▸ VERSTÄNDNISFRAGEN
(a) Übernimm aus dem Text über Freihandelsabkommen wortgetreu den Abschnitt von "Wir erkennen die" bis einschließlich "TISA) sein dürfen.".
(b) Beantworte anhand des Texts über Freihandelsabkommen kurz diese Fragen:
(i) Wem darf Transparenz nicht geopfert werden?
(ii) Wo befindet sich Europa heute?
(iii) Welche beiden Kriterien dürfen bei der Verhandlung von Freihandelsabkommen nicht die einzigen sein?
(c) Zähle alle Bereiche der Daseinsvorsorge auf, die der Text über Freihandelsabkommen nennt.

▸ AUSGANGSTEXT
-.-.-

Wir glauben, dass Transparenz nicht Handelsgeheimnissen geopfert werden darf. Lokale und regionale Entscheidungsträger*innen müssen als integraler Bestandteil bei der Aushandlung der Mandate beteiligt sein.

Heute befindet sich Europa an einem Scheideweg. Die Krisen, die die EU gerade erlebt, erfordern eine politische Lösung. Daher sind wir der Meinung, dass Europa zentrale Werte wie Solidarität, die Achtung von Freiheit und Rechtsstaatlichkeit in den Mittelpunkt seiner Politik stellen muss. Es ist anzuzweifeln, dass diese neue Generation von Handelsabkommen für die Gesellschaft als Ganzes von Nutzen ist. Europa darf seine Wirtschaft nicht nur auf Freihandel aufbauen, sondern muss auch soziale und ökologische Rechte, ebenso wie Rechte von Arbeitnehmerinnen und Arbeitnehmern stärken.

Wir sind zutiefst darüber besorgt, dass diese Verträge unsere legislativen Handlungsspielräume und unsere Möglichkeiten, öffentliche Mittel einzusetzen (einschließlich der öffentlichen Beschaffung) beschränken und uns außerdem stark in unserer Kernaufgabe behindern, Menschen in Fragen der Daseinsvorsorge zu unterstützen: Wohnen, Gesundheit, Umwelt, soziale Dienste, Bildung, lokale wirtschaftliche Entwicklung oder Ernährungssicherheit.

Darüber hinaus sind wir über die Tatsache beunruhigt, dass diese Abkommen demokratische Prinzipien gefährden, indem sie den politischen Rahmen wesentlich reduzieren und die öffentliche Entscheidungsfreiheit einschränken. Die Durchsetzung einer ganzen Reihe von Maßnahmen wird tiefgreifende Auswirkungen auf die kommunale Selbstverwaltung haben. Das betrifft insbesondere Instrumente wie das Investor-Staat Streitschlichtungsverfahren (ISDS) oder das Internationale Gerichtssystem (ICS), die Regulatorische Kooperation in TTIP, sowie Änderungen bei der Regelung öffentlicher Dienstleistungen und des öffentlichen Beschaffungswesens.

Wir erkennen die Bedeutung des Handels von Waren und Dienstleistungen für das Wohl der Bevölkerung an, aber wir betonen, dass Wettbewerbsfähigkeit und Wirtschaftswachstum nicht die einzigen Kriterien bei der Verhandlung von Freihandelsabkommen wie TTIP, CETA und anderen (wie TISA) sein dürfen.

-.-.-

▸ EINGABEDATEN

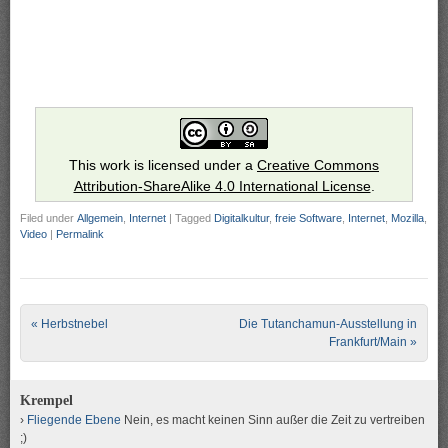
This work is licensed under a
Creative Commons
Attribution-ShareAlike 4.0 International License
.
Filed under
Allgemein
,
Internet
|
Tagged
Digitalkultur
,
freie Software
,
Internet
,
Mozilla
,
Video
|
Permalink
Post navigation
«
Herbstnebel
Die Tutanchamun-Ausstellung in
Frankfurt/Main
»
Krempel
Fliegende Ebene
Nein, es macht keinen Sinn außer die Zeit zu vertreiben
;)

-.-.-

▸ ERGEBNISSE NACH AUFGABEN
(a)
Wir erkennen die Bedeutung des Handels von Waren und Dienstleistungen für das Wohl der Bevölkerung an, aber wir betonen, dass Wettbewerbsfähigkeit und Wirtschaftswachstum nicht die einzigen Kriterien bei der Verhandlung von Freihandelsabkommen wie TTIP, CETA und anderen (wie TISA) sein dürfen.

(b)
(i) Handelsgeheimnissen.
(ii) An einem Scheideweg.
(iii) Wettbewerbsfähigkeit und Wirtschaftswachstum.

(c) Wohnen, Gesundheit, Umwelt, soziale Dienste, Bildung, lokale wirtschaftliche Entwicklung, Ernährungssicherheit